__Brief__
Reading the records below, count the lines in which the string "translate" appears; write the number only.

__Data for this task__
-.-.-

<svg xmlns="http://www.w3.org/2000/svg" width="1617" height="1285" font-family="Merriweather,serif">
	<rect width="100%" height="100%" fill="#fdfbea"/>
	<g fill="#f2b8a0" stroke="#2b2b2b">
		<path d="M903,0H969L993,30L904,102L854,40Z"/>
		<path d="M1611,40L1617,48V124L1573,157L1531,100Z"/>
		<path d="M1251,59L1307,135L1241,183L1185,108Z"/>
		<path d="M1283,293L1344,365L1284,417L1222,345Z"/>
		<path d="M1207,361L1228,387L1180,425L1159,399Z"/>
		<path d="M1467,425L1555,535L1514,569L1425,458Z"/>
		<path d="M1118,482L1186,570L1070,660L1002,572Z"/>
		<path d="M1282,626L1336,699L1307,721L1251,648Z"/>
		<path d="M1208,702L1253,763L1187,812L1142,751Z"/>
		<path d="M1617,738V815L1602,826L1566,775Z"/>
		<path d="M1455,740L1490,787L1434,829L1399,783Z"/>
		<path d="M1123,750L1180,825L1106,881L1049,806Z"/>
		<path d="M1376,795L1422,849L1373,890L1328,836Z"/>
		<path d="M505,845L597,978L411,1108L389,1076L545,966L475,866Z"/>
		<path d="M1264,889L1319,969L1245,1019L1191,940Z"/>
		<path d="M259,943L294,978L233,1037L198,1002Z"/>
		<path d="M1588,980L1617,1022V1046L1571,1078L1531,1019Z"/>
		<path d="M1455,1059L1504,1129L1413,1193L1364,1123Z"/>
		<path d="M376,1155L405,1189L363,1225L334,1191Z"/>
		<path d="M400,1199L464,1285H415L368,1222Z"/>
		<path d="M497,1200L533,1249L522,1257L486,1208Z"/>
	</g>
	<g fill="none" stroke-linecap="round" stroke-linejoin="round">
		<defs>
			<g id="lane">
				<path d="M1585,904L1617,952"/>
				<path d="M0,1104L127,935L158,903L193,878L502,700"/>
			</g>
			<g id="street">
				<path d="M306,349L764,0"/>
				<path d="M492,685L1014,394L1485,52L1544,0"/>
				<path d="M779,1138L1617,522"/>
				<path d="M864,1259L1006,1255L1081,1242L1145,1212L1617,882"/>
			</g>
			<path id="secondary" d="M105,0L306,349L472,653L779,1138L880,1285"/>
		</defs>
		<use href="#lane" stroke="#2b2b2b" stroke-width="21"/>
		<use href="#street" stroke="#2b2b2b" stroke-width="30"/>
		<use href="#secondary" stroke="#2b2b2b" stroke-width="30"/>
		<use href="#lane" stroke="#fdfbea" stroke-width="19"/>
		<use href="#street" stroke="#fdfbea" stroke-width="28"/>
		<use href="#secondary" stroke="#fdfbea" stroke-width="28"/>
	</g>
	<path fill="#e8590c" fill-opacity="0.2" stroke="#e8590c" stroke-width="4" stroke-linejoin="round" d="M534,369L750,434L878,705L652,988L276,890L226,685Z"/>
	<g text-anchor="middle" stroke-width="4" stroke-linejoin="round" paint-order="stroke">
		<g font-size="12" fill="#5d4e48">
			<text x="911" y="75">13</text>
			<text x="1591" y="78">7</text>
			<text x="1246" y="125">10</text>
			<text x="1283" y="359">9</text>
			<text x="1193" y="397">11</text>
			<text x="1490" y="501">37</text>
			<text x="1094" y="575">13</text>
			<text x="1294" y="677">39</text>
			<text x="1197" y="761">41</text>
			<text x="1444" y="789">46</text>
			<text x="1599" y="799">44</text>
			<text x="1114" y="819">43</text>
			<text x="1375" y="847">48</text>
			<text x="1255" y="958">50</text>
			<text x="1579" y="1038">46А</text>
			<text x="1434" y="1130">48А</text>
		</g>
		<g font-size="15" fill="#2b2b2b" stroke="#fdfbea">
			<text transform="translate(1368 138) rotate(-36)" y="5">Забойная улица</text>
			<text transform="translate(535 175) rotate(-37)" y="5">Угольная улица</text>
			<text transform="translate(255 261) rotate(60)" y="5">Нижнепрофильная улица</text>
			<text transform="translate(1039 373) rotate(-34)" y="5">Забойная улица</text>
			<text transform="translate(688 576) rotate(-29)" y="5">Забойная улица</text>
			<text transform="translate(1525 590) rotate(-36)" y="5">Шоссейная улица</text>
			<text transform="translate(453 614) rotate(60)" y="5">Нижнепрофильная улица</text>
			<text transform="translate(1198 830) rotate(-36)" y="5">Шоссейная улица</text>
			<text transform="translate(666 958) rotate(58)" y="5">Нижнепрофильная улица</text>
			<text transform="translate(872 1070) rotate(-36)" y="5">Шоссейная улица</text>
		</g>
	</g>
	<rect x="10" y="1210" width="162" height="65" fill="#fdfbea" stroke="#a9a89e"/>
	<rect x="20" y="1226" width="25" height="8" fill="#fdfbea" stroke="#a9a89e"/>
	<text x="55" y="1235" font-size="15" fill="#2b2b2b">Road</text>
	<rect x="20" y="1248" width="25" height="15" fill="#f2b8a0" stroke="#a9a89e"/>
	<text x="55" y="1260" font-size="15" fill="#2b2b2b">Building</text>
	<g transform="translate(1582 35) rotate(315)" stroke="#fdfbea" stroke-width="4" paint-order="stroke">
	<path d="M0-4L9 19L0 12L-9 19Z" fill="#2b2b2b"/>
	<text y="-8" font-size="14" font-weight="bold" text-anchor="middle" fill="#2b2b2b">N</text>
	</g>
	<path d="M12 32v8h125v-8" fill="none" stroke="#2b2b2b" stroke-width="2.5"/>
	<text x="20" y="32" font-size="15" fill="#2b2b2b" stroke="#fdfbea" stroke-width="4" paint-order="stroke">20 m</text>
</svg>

-.-.-

__Task result__
11